## THE INPUT
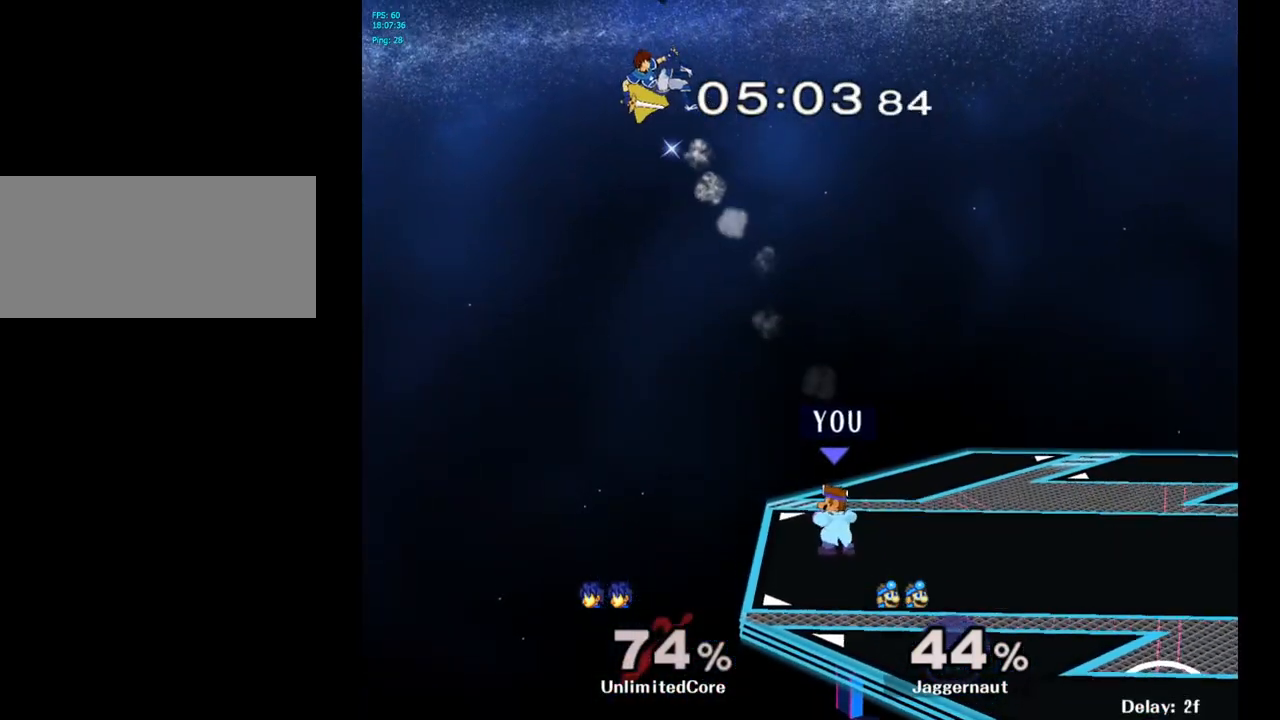
{"buttons": [], "left_stick": "center", "right_stick": "center", "events": [[167, "Y", "down"], [183, "left_stick", "down-right"], [233, "R1", "down"], [383, "Y", "up"], [400, "R1", "up"], [417, "left_stick", "center"]]}
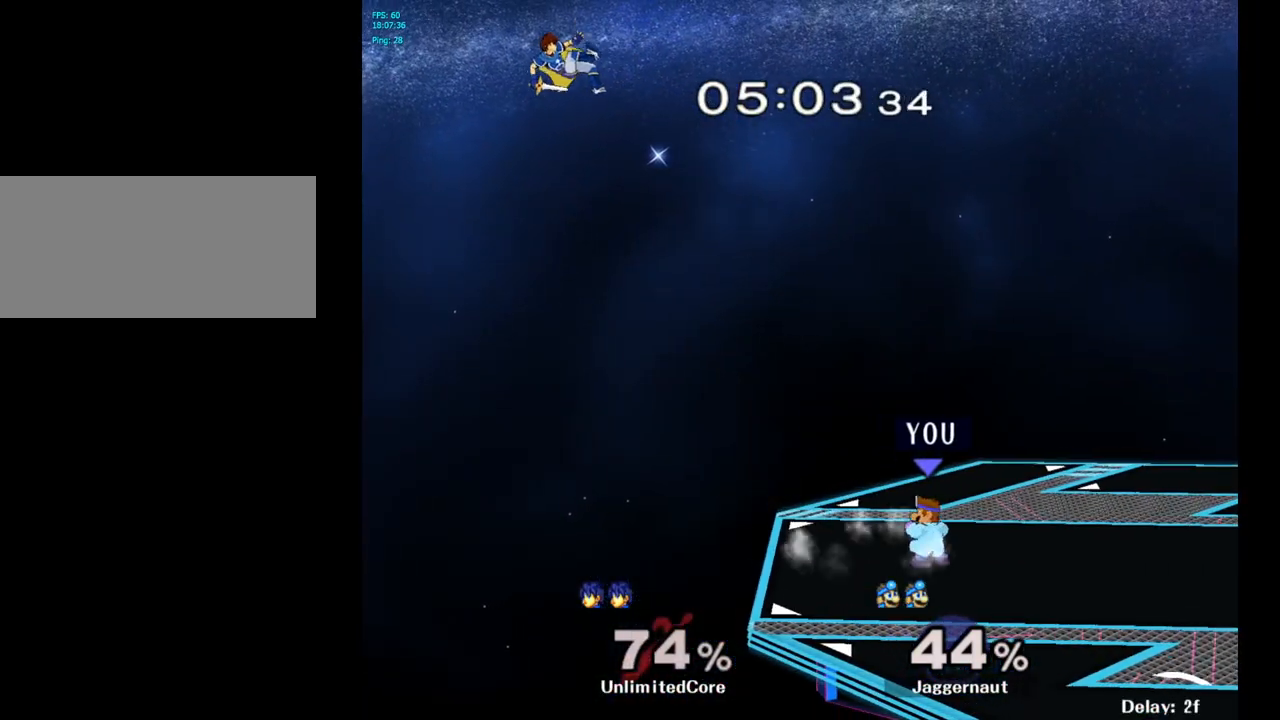
{"buttons": ["B"], "left_stick": "center", "right_stick": "center", "events": [[33, "Y", "down"], [67, "left_stick", "down-right"], [100, "R1", "down"], [233, "Y", "up"], [250, "R1", "up"], [250, "left_stick", "center"], [417, "B", "down"]]}
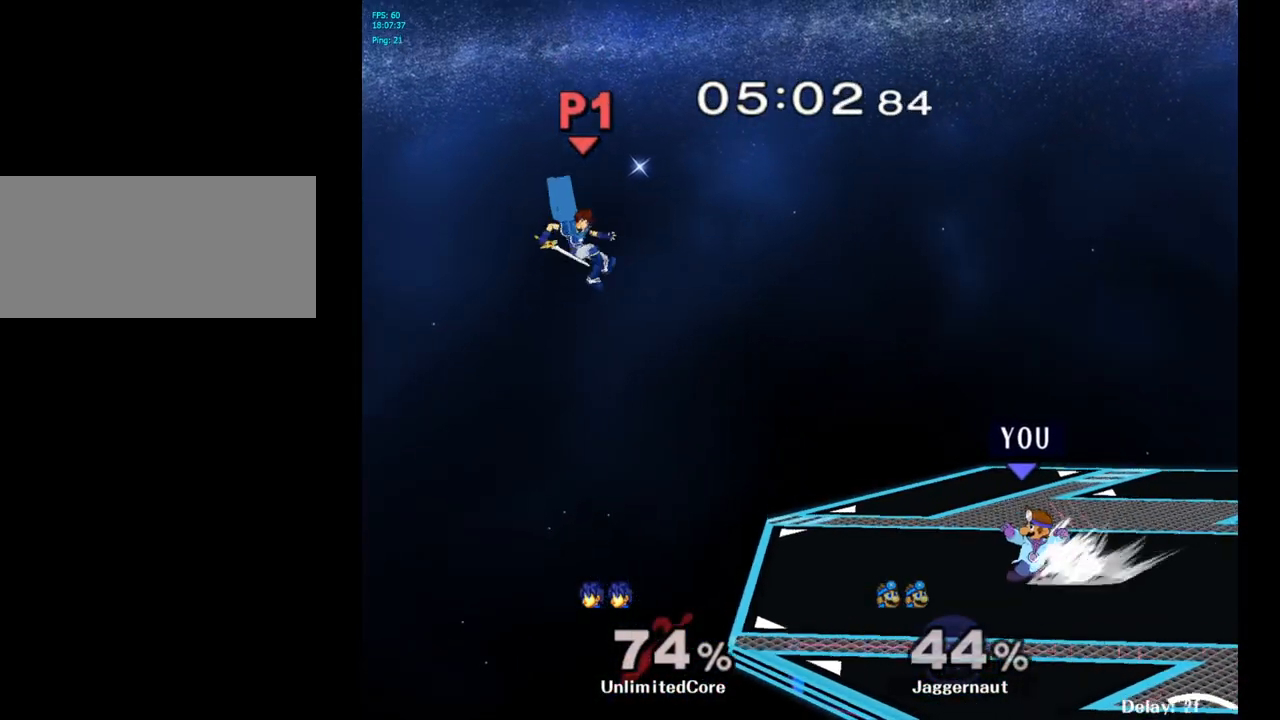
{"buttons": [], "left_stick": "left", "right_stick": "center", "events": [[50, "B", "up"], [117, "B", "down"], [233, "B", "up"], [300, "left_stick", "left"], [333, "B", "down"], [383, "B", "up"]]}
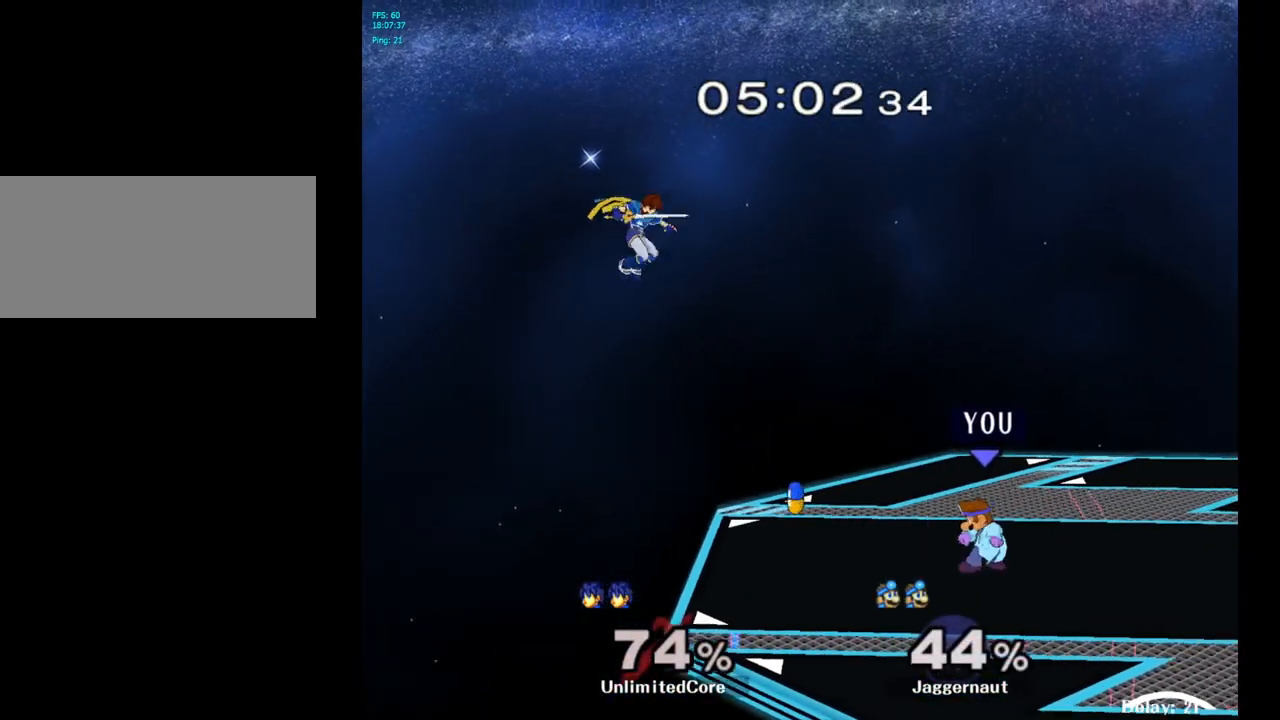
{"buttons": [], "left_stick": "down-right", "right_stick": "center", "events": [[350, "left_stick", "down-right"]]}
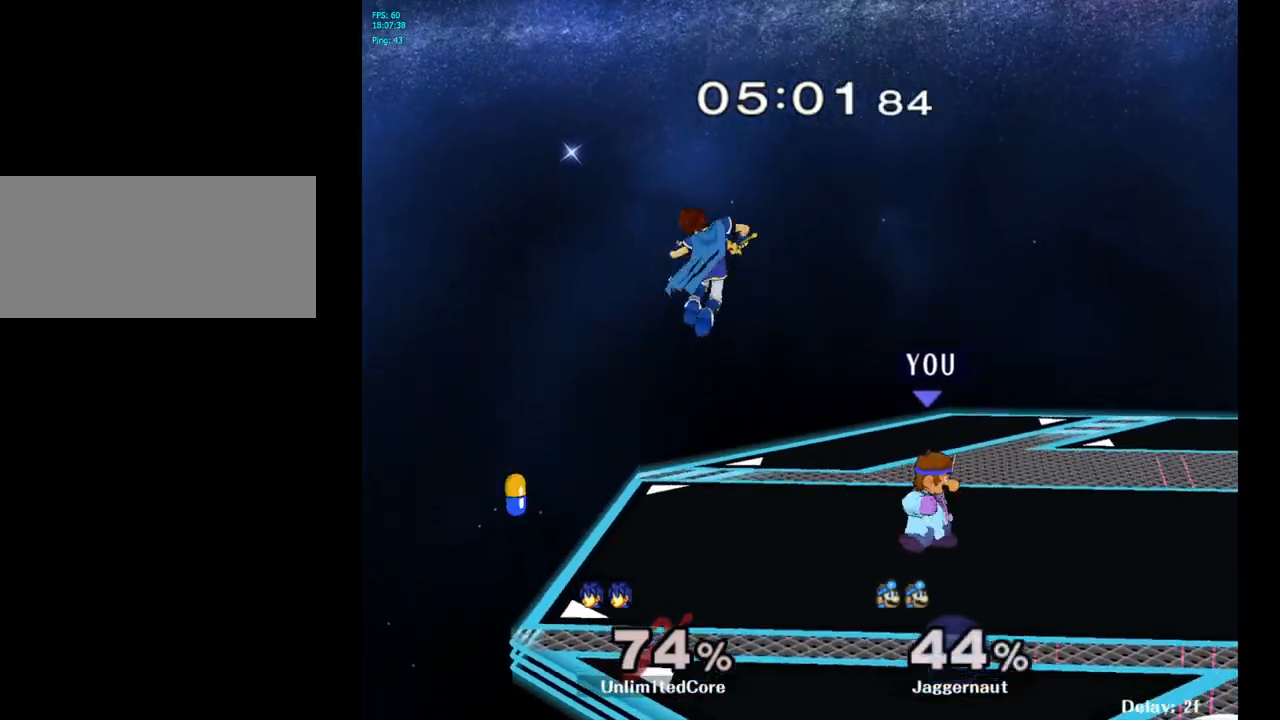
{"buttons": [], "left_stick": "center", "right_stick": "center", "events": [[33, "B", "down"], [83, "B", "up"], [150, "left_stick", "center"]]}
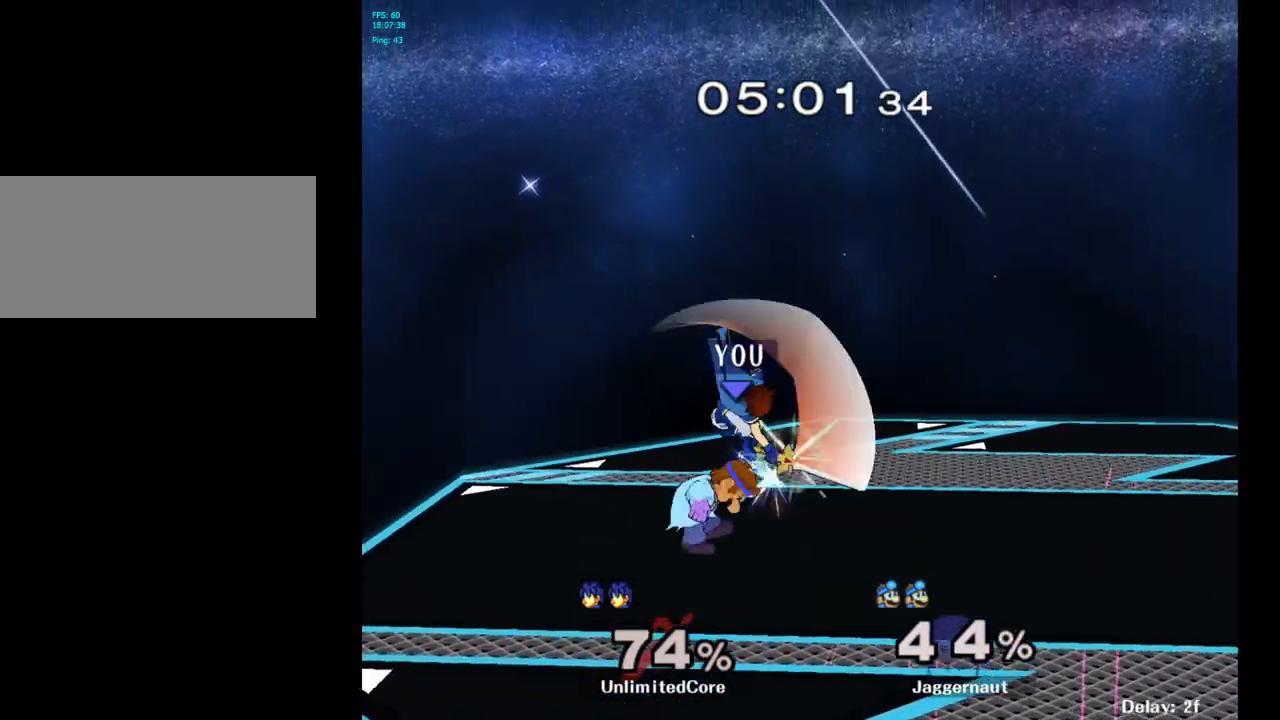
{"buttons": [], "left_stick": "center", "right_stick": "center", "events": [[50, "R1", "down"], [417, "R1", "up"]]}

## TASK ITEM
Omit the pictures and give the material again, exactly and in full.

## EXPECTED ANSWER
{"buttons": [], "left_stick": "center", "right_stick": "center", "events": [[167, "Y", "down"], [183, "left_stick", "down-right"], [233, "R1", "down"], [383, "Y", "up"], [400, "R1", "up"], [417, "left_stick", "center"]]}
{"buttons": ["B"], "left_stick": "center", "right_stick": "center", "events": [[33, "Y", "down"], [67, "left_stick", "down-right"], [100, "R1", "down"], [233, "Y", "up"], [250, "R1", "up"], [250, "left_stick", "center"], [417, "B", "down"]]}
{"buttons": [], "left_stick": "left", "right_stick": "center", "events": [[50, "B", "up"], [117, "B", "down"], [233, "B", "up"], [300, "left_stick", "left"], [333, "B", "down"], [383, "B", "up"]]}
{"buttons": [], "left_stick": "down-right", "right_stick": "center", "events": [[350, "left_stick", "down-right"]]}
{"buttons": [], "left_stick": "center", "right_stick": "center", "events": [[33, "B", "down"], [83, "B", "up"], [150, "left_stick", "center"]]}
{"buttons": [], "left_stick": "center", "right_stick": "center", "events": [[50, "R1", "down"], [417, "R1", "up"]]}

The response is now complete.